Job vacancies figure slumps again
The number of job vacancies slumped by a quarter in some parts of the UK this year, with an average of 23 people chasing every post, according to a new study.
Recruitment firm Totaljobs said there was a "huge" 28% fall in available posts in Scotland and 16% in Wales as the "faint recovery" in job growth at the start of 2011 stalled.
The supply of jobs increased by 8% across the UK as a whole this year, but there was also a 42% rise in the number of applications.
Prospects improved in some sectors such as oil and gas, aerospace and engineering, but it was offset by a "significant" fall in public sector employment, said the report.

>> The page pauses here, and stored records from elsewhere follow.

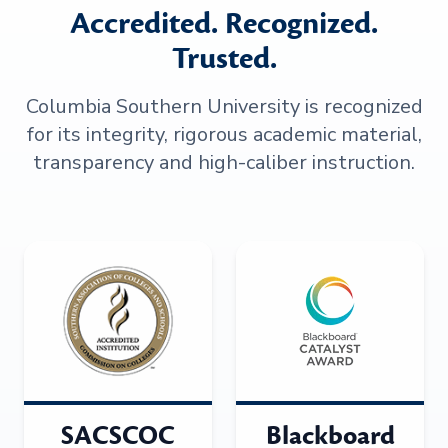
Accredited. Recognized.
Trusted.
Columbia Southern University is recognized
for its integrity, rigorous academic material,
transparency and high-caliber instruction.
SACSCOC
Blackboard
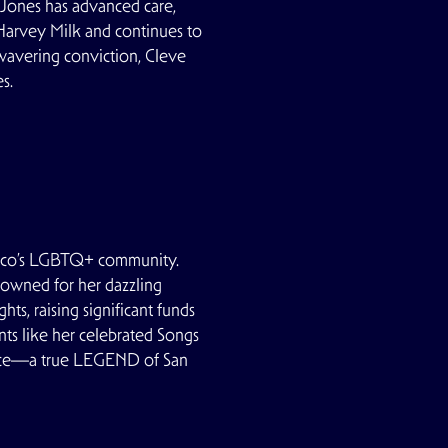
 Jones has advanced care,
Harvey Milk and continues to
wavering conviction, Cleve
s.
ncisco’s LGBTQ+ community.
enowned for her dazzling
s, raising significant funds
ts like her celebrated Songs
ience—a true LEGEND of San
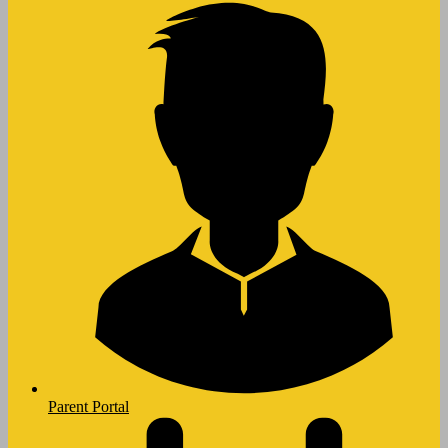
Parent Portal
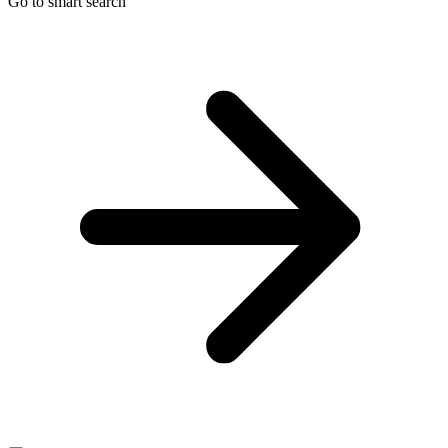
Go to smart search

John Salt, director of totaljobs.com, said: "2011 started fairly positively with a peak in jobs around March. Since then, the whole market has frozen with companies reluctant to risk a rise in headcount when consumer confidence is taking a battering and uncertainty around the future of the euro threatens to pull the whole economy back into recession.
"The worry from looking at this year's statistics is that they indicate a much deeper structural problem with the labour market.

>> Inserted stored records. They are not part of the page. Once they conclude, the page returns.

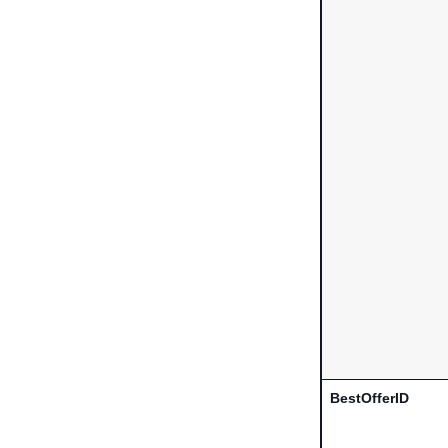
BestOfferID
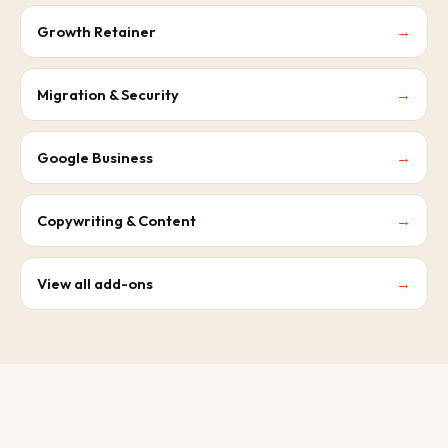
Growth Retainer
→
Migration & Security
→
Google Business
→
Copywriting & Content
→
View all add-ons
→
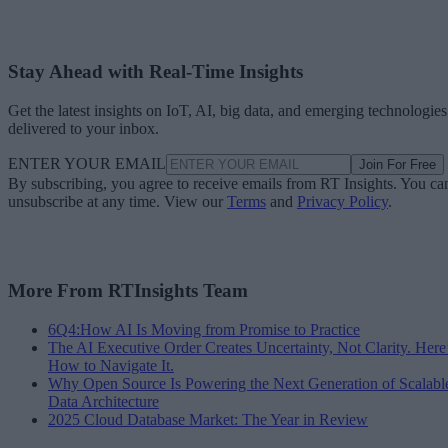
Stay Ahead with Real-Time Insights
Get the latest insights on IoT, AI, big data, and emerging technologies
delivered to your inbox.
ENTER YOUR EMAIL
Join For Free
By subscribing, you agree to receive emails from RT Insights. You ca
unsubscribe at any time. View our
Terms
and
Privacy Policy
.
More From RTInsights Team
6Q4:How AI Is Moving from Promise to Practice
The AI Executive Order Creates Uncertainty, Not Clarity. Here
How to Navigate It.
Why Open Source Is Powering the Next Generation of Scalabl
Data Architecture
2025 Cloud Database Market: The Year in Review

"The sectors that are showing job growth are those that require specialised skills, for example in engineering, aerospace and oil and gas industries but these haven't seen a real rise in the applications per job.

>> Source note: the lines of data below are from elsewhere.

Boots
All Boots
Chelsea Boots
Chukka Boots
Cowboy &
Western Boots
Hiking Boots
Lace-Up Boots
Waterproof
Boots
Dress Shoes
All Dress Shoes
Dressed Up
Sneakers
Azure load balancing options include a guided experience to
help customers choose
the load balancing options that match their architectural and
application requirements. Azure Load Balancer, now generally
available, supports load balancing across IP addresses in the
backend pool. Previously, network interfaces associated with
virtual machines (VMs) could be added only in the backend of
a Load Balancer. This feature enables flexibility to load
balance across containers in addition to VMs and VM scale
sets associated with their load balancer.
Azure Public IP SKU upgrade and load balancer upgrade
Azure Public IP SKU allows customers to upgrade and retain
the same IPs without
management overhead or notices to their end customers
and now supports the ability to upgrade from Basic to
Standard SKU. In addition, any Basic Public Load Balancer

"For those requiring less technical training, for example in customer services or secretarial jobs, applications per job have risen by over 50%. This suggests that those without technical skills that are currently in demand could be frozen out of the workforce."
Competition for work is fiercest in the South East, with 33 applicants per job, compared with 10 in East Anglia, the study found.
Mr Salt said the omens for 2012 were "pretty grim", predicting an increase in unemployment and a fall in vacancies.